Établissement de l'Académie des sciences et foundation de l'observatoire 1666- Henri Testelin (detail). Mariotte probably 6th from right. Right of him Huygens en Cassini.
Edme Mariotte was a French physicist and plant physiologist. He, independent of Robert Boyle, discovered the law that states that the volume of a gas varies inversely with its pressure. Although widely known as Boyle’s law, this basic tenet of physics and chemistry is called Mariotte’s law in France, and Boyle-Mariotte law in the rest of the world.
Background
Edme Mariotte was born around 1620 in Til-châtel, Bourgogne, France to the family of Simon Mariotte, administrator at the district Til-Châtel, and Catherine Denisot. His date of birth is entirely unknown, and his title of seigneur de Chaseüil makes the present-day Chazeuil in Burgundy. It was probably inherited from his brother Jean in 1682. It refers to the estate of his father, which was first given to Jean. This estate was in the region Chazeuil. Several families of Mariottes are recorded for the immediate area in the early seventeenth century.
Education
Lack of biographical information makes it impossible to determine what drew Mariotte to the study of science and when or where he learned what he knew when named to the Academy. Seldom citing the names of others in his works, all written after joining the Academy, he left no clues about his scientific education. The circumstances surrounding his nomination, the letter to Huygens in 1668, and the nature of his scientific work combine to suggest that he was self-taught in relative isolation.

#### REQUEST
Continue the biographical passage on Edme Mariotte from its last sentence, adding the next section in the same style.

#### PROVIDED RECORDS
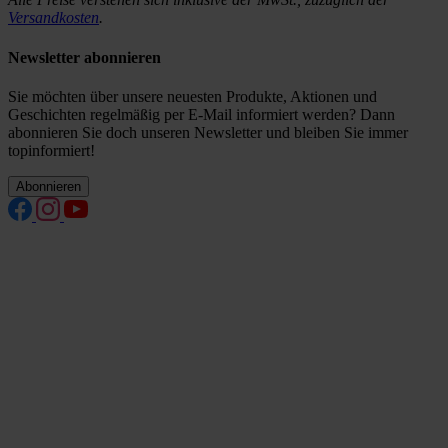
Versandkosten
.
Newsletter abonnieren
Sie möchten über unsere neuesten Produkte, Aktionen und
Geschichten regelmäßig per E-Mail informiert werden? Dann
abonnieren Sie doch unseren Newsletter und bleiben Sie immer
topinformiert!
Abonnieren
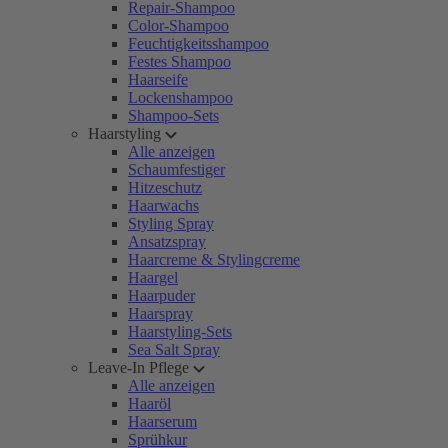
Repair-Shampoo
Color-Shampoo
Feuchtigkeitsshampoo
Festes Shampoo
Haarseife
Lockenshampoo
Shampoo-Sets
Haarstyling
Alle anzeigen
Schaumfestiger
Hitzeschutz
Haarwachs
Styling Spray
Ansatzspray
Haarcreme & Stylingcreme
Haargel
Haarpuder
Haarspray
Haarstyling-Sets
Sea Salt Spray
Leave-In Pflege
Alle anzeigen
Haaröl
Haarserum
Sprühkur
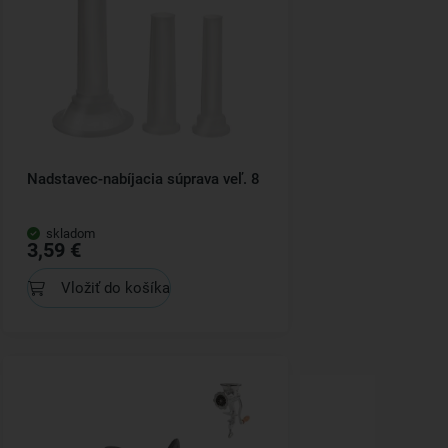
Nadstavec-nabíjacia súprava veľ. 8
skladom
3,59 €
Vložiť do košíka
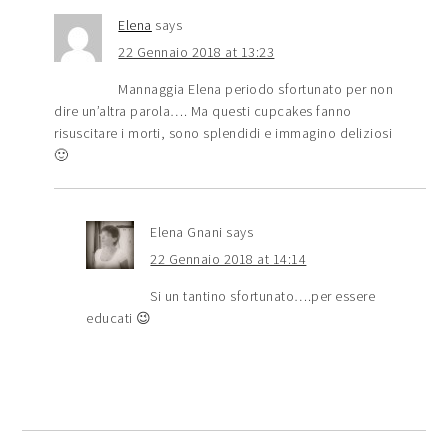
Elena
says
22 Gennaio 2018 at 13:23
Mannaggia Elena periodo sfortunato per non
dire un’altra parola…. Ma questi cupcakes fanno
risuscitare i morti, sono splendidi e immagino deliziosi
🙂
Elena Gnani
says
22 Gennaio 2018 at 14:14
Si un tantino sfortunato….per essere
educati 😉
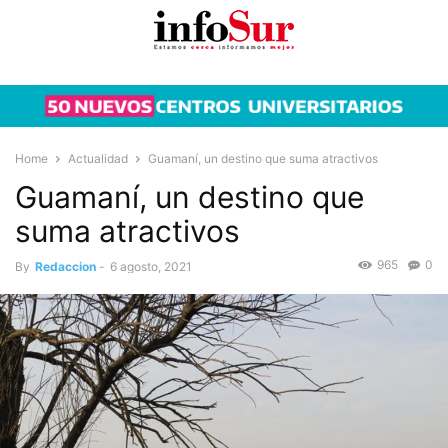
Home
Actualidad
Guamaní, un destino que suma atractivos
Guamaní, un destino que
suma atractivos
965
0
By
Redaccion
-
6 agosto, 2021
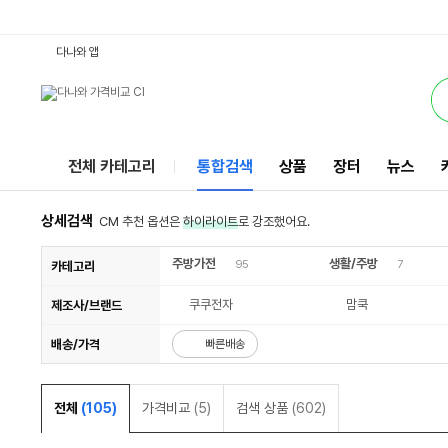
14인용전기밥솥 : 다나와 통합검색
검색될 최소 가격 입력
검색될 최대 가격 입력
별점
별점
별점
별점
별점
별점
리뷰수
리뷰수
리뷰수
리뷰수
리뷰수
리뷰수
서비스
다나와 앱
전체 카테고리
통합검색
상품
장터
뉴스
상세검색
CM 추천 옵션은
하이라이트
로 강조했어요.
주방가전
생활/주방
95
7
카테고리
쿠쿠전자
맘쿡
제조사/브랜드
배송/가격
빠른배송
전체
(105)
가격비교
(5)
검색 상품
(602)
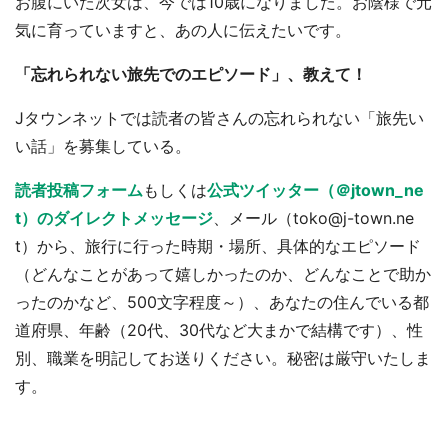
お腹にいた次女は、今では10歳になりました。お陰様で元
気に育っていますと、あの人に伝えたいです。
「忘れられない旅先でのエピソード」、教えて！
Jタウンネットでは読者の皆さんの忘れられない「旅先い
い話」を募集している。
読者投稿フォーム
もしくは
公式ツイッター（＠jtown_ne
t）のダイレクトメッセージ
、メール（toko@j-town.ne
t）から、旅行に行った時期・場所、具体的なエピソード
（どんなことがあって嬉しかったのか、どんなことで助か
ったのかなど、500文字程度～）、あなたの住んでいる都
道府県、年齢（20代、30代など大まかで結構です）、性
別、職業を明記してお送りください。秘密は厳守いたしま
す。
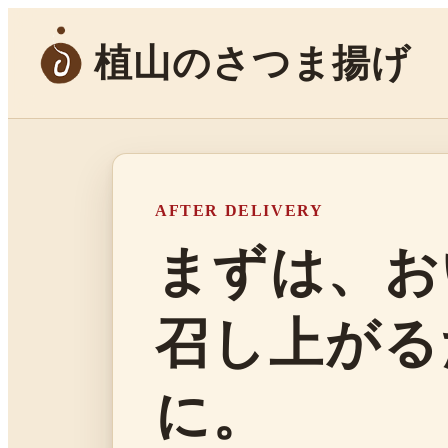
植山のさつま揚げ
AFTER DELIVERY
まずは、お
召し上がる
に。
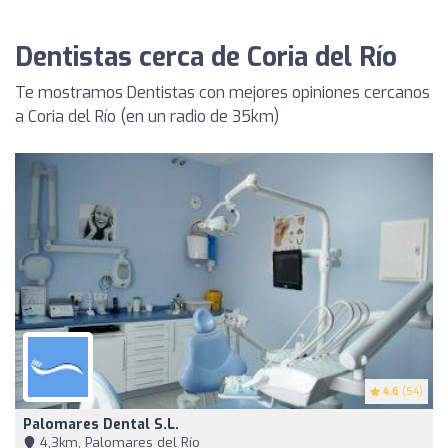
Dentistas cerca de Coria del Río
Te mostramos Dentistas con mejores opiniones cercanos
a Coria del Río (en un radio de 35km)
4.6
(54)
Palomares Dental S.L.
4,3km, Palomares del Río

#### EXPECTED OUTPUT
Whatever the advanced state of his botanical learning in 1666, Mariotte’ education in other realms of science seems to have taken place in the Academy. When, for example, late in 1667 or early in 1668, he presented some of his findings on “the motion of pendulums and of heavy things that fall toward the center [of the earth]” and an account of “why the strings of the lute impress their motion on those in unison or in [the ratio of an] octave with them.” he learned from Huygens that Galileo had already achieved similar results and only then, on Huygens’ advice, read Galileo’s Two New Sciences.
Career
Mariotte appears to have been residing in Dijon when he was named to the Academy. His letter announcing the discovery of the blind spot in the eye was sent from Dijon in 1668, as was the one extant (and perhaps only) letter he wrote to Christiaan Huygens. A letter from one Oded Louis Mathion to Huygens in 1669 suggests that Mariotte was then still in Dijon or at least that he had been there long enough to establish personal contacts. By the 1670’s, however, Mariotte had moved to Paris, where he spent the rest of his life.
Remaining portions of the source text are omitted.